Challenge 3 – Modelling Smart-City Energy Consumption with ML

The city now wants a predictive model to forecast daily electricity demand across several buildings. Such a model is a building block for intelligent energy management (e.g. demand response, storage control, tariff design).

In this challenge, you will build regression models using the daily dataset created
in Challenge 1, and then analyse the fairness of prediction errors across building
groups. You will also connect back to the fairness logic from Challenge 2 by defining
simple fairness-of-error metrics.

Material

Dataset: `energy_daily_features.csv` – created in Challenge 1.
– One row per building and day
– Contains at least:
    – `date`
    – `building_id`
    – `building_type`
    – `location`
    – `daily_grid_import_kwh`
    – (optionally) `cluster` from k-means.

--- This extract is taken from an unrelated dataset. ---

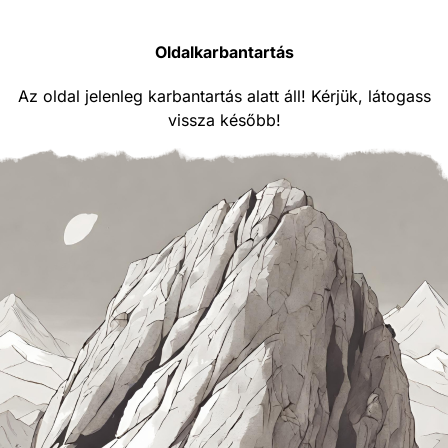
Oldalkarbantartás
Az oldal jelenleg karbantartás alatt áll! Kérjük, látogass
vissza később!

Colab initial notebook: https://drive.google.com/file/d/1ij7ZWsZ2SIrs5kuRBqy1hUYUV_nTuLwh/view?usp=sharing

Learning objectives

– Engineer time-based and lag features for energy-demand modelling.
– Train and evaluate baseline and non-linear regression models.
– Interpret feature importance in an intelligent energy/smart-city context.
– Evaluate whether prediction errors are balanced across building groups (fairness of errors).

Main Tasks

  1. Load the energy_daily_features.csv dataset into a DataFrame, inspect its contents, and check how many buildings and days are available.
  2. Engineer time-based features: day_of_week, month, is_weekend, and per-building lag features such as lag1 and lag7 for daily_grid_import_kwh; drop rows with missing lags.
  3. Build a feature matrix X (including calendar features, lag features, and optionally one-hot encoded building_type and location) and a target vector y (daily_grid_import_kwh). Split the data into train and test sets (e.g. 80/20).
  4. Train and evaluate a baseline Linear Regression model using RMSE and R², and visualise predicted vs actual daily energy consumption on the test set.
  5. Train and evaluate a RandomForestRegressor on the same features, compare its RMSE and R² to the linear model, and analyse feature importances (e.g. are lag features more important than calendar features?).
  6. Construct a test_results DataFrame that includes building_id, building_type, location, y_true, y_pred_lin, y_pred_rf, and absolute errors (abs_error_lin, abs_error_rf). Compute group-wise mean absolute error (MAE) by building_type and by location to assess fairness of errors.
  7. Optionally, design simple fairness metrics for regression inspired by Challenge 2 (e.g. fairness gap = max MAE − min MAE across groups, fairness ratio = max MAE / min MAE) and compare them between the two models.

Deliverables

  • Completed Jupyter/Colab notebook implementing feature engineering, Linear Regression, Random Forest, and group-wise error analysis.
  • Tables and/or plots showing predicted vs actual values, feature importances, and group-wise mean absolute errors.
  • Short written interpretation of which model performs better, which features matter most, and whether some building groups have systematically higher prediction errors.
  • If the optional part is done: definition and computation of regression fairness metrics (e.g. fairness gap, fairness ratio) and comparison between models.